ASSIGNMENT:
Return the run of lines below that opens with the line containing "thumb ip: (179, 638)" and closes with the line containing "ring pip: (68, 595)", keeping each one exact.

Stored records:
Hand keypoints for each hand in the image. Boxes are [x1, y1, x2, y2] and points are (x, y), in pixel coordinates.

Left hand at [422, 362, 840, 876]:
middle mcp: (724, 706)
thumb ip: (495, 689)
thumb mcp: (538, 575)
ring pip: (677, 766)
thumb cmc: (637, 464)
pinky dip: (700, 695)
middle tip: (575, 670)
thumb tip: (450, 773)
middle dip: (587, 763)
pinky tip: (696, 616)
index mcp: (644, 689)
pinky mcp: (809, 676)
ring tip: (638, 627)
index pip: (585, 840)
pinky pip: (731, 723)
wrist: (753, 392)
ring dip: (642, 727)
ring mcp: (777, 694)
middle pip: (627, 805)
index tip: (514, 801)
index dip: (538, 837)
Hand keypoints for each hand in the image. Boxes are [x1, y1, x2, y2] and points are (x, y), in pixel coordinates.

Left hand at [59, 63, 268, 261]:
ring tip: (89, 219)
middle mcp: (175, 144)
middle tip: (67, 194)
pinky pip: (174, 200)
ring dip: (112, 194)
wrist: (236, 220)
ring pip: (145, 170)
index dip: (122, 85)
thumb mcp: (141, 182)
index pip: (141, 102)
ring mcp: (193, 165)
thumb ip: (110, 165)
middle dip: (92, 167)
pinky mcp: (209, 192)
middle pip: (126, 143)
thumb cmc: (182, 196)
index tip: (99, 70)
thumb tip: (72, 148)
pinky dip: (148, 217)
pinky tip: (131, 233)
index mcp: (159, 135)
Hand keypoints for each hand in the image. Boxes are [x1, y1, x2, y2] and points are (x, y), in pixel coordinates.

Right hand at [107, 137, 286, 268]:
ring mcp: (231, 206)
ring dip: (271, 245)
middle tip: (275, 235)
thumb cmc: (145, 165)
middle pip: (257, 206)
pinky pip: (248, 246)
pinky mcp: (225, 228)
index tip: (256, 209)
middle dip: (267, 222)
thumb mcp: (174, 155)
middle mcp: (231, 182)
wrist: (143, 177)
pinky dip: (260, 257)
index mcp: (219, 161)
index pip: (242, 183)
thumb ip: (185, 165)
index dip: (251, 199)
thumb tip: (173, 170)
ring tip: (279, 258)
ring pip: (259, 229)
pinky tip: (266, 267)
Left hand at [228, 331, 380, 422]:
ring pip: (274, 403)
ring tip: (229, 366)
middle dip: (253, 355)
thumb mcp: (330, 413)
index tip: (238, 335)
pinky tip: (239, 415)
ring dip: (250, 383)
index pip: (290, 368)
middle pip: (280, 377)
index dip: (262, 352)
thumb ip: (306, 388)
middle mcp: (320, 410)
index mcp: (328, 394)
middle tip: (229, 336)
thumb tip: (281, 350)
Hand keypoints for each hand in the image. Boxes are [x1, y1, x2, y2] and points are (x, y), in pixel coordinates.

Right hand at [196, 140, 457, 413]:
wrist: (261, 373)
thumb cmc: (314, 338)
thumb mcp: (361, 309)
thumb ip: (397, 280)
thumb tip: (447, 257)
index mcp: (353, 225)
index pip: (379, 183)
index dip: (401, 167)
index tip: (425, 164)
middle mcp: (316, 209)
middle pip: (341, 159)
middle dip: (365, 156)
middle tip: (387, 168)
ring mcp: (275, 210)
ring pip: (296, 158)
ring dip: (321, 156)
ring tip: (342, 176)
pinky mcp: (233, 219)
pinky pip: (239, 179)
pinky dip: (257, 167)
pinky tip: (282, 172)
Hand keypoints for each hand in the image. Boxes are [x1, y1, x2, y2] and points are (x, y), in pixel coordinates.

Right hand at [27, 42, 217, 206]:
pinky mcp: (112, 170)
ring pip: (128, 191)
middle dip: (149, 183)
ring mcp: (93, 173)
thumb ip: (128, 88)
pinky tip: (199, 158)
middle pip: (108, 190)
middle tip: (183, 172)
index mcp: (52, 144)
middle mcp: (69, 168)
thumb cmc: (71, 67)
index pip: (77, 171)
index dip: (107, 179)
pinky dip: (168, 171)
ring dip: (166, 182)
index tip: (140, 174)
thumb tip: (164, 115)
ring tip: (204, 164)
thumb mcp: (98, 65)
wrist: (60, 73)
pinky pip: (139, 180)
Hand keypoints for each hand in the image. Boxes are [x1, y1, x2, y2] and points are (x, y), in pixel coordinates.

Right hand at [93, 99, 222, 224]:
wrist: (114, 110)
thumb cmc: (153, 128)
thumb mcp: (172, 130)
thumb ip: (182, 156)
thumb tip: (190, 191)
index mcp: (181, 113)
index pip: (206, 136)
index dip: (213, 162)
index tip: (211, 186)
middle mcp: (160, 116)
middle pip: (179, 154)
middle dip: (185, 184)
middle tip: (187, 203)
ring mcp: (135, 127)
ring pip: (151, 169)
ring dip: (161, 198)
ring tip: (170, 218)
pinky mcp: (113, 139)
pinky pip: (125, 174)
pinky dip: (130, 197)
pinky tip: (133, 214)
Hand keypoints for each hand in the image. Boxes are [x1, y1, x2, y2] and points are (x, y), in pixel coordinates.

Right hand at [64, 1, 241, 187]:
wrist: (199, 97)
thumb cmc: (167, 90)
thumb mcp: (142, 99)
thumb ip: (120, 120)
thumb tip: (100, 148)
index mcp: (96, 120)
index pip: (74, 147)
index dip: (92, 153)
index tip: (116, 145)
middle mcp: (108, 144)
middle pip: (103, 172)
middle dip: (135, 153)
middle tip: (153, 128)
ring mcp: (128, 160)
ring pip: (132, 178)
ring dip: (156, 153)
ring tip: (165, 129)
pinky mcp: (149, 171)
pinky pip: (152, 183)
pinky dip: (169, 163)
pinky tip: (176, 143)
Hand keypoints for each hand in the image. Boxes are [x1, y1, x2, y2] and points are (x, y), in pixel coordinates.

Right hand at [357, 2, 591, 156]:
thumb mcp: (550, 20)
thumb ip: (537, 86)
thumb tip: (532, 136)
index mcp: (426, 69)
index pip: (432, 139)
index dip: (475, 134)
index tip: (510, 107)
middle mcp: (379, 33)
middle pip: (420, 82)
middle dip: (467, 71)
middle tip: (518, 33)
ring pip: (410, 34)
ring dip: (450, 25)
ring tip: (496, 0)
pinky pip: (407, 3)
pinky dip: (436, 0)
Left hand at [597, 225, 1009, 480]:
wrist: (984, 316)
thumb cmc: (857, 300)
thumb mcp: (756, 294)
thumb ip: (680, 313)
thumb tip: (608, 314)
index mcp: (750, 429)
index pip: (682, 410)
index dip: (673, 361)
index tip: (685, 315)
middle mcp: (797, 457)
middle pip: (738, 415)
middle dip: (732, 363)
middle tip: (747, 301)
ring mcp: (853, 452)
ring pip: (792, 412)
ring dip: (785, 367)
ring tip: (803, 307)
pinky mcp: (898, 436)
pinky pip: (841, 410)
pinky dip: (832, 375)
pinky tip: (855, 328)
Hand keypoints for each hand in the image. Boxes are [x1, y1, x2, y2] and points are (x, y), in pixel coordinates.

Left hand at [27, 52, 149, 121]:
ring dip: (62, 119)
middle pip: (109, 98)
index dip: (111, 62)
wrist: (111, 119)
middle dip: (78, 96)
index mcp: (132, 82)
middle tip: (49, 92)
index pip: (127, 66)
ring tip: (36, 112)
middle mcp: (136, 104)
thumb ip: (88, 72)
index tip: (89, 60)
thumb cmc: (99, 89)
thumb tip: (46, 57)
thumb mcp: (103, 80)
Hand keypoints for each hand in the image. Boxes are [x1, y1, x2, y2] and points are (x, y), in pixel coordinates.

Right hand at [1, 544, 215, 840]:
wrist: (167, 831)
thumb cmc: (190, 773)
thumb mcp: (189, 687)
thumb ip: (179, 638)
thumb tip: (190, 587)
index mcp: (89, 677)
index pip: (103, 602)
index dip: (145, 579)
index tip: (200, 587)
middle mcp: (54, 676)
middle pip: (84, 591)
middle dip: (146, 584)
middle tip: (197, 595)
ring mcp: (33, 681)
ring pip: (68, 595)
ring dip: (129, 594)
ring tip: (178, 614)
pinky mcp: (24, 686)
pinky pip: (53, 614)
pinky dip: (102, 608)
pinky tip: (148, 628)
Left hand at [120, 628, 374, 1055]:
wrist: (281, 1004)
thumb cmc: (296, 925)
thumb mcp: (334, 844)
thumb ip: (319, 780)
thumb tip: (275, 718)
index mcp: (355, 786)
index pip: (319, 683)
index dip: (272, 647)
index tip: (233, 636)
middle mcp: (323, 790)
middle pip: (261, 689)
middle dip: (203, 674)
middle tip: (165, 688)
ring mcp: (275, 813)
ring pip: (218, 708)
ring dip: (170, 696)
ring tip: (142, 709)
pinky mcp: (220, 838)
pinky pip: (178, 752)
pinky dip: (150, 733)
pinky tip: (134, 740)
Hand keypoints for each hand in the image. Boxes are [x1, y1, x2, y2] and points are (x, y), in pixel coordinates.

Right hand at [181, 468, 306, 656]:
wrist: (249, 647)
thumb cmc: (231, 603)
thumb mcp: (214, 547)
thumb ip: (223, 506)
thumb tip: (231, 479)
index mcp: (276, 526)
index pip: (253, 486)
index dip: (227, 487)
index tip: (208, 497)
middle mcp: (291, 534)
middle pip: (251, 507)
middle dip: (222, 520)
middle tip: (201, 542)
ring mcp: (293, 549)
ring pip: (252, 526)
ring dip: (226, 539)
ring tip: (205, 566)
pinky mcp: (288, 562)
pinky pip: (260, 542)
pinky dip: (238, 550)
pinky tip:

ANSWER TO THIS TASK:
thumb ip: (179, 638)
thumb tip: (190, 587)
index mcp: (89, 677)
index pip: (103, 602)
index dip: (145, 579)
index tip: (200, 587)
middle mcp: (54, 676)
middle pip: (84, 591)
middle dip: (146, 584)
middle tip: (197, 595)
ring mcp: (33, 681)
ring pip: (68, 595)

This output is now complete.